__What you will do__: Find "Re-enable the Guide layer's mask." below and begin at its line; stop after the line with "shift+click(1308, 210)". Output those lines exactly, without pictures.

━━━ Dataset excerpts

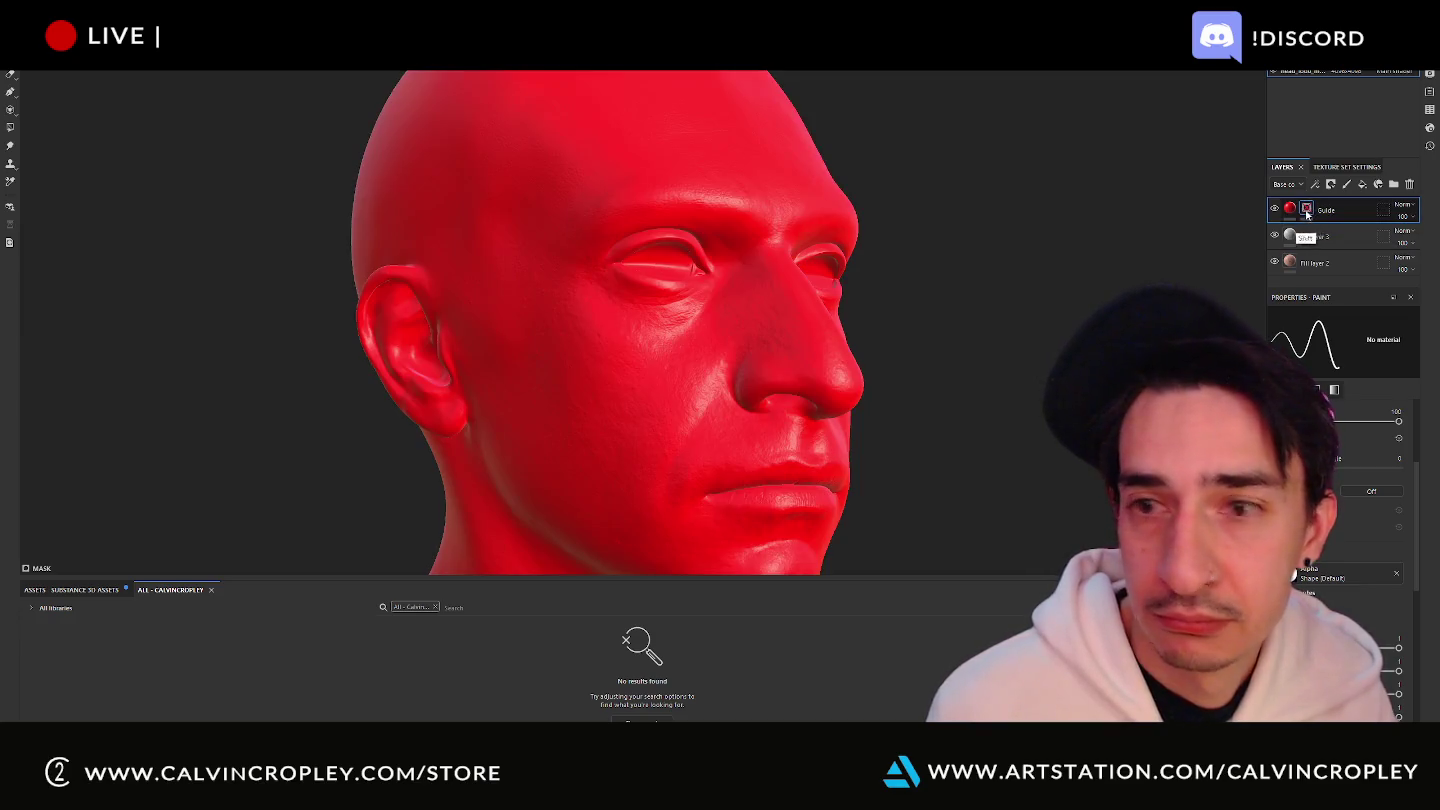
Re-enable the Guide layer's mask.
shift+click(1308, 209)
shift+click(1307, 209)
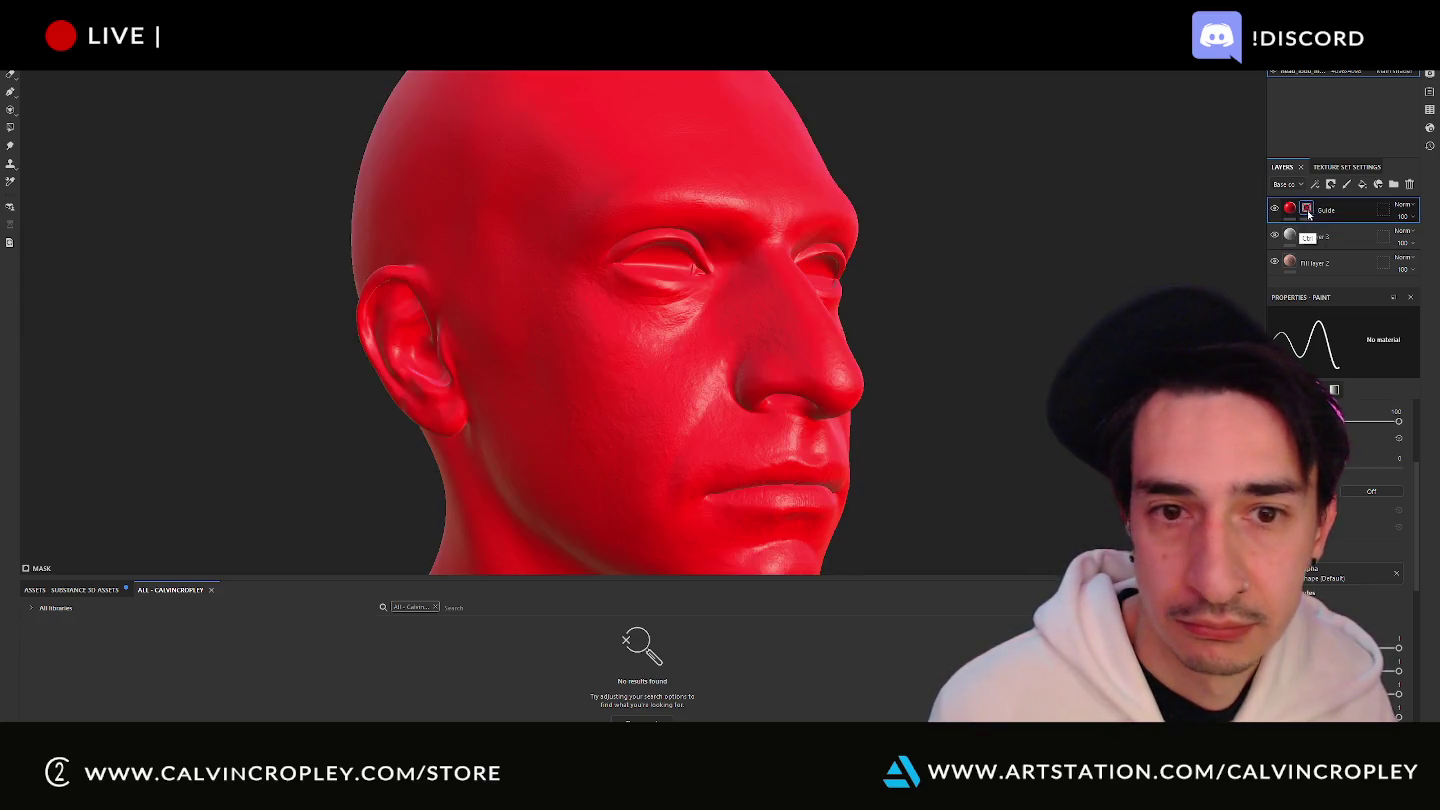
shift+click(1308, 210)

━━━━━━
━━━ Dataset excerpts

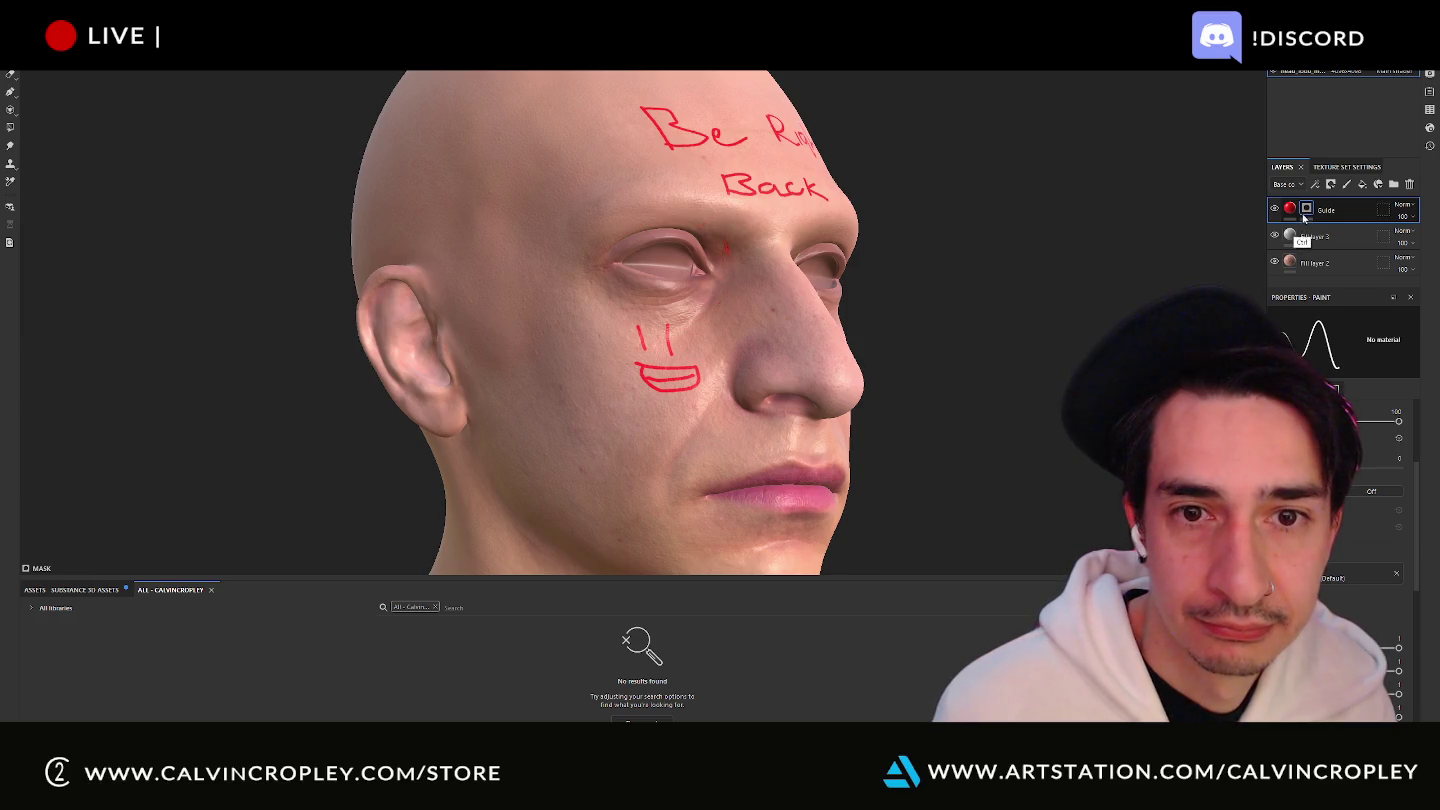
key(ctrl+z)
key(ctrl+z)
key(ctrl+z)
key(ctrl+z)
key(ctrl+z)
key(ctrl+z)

━━━━━━

__Expected output__:
Re-enable the Guide layer's mask.
shift+click(1308, 209)
shift+click(1307, 209)
shift+click(1308, 210)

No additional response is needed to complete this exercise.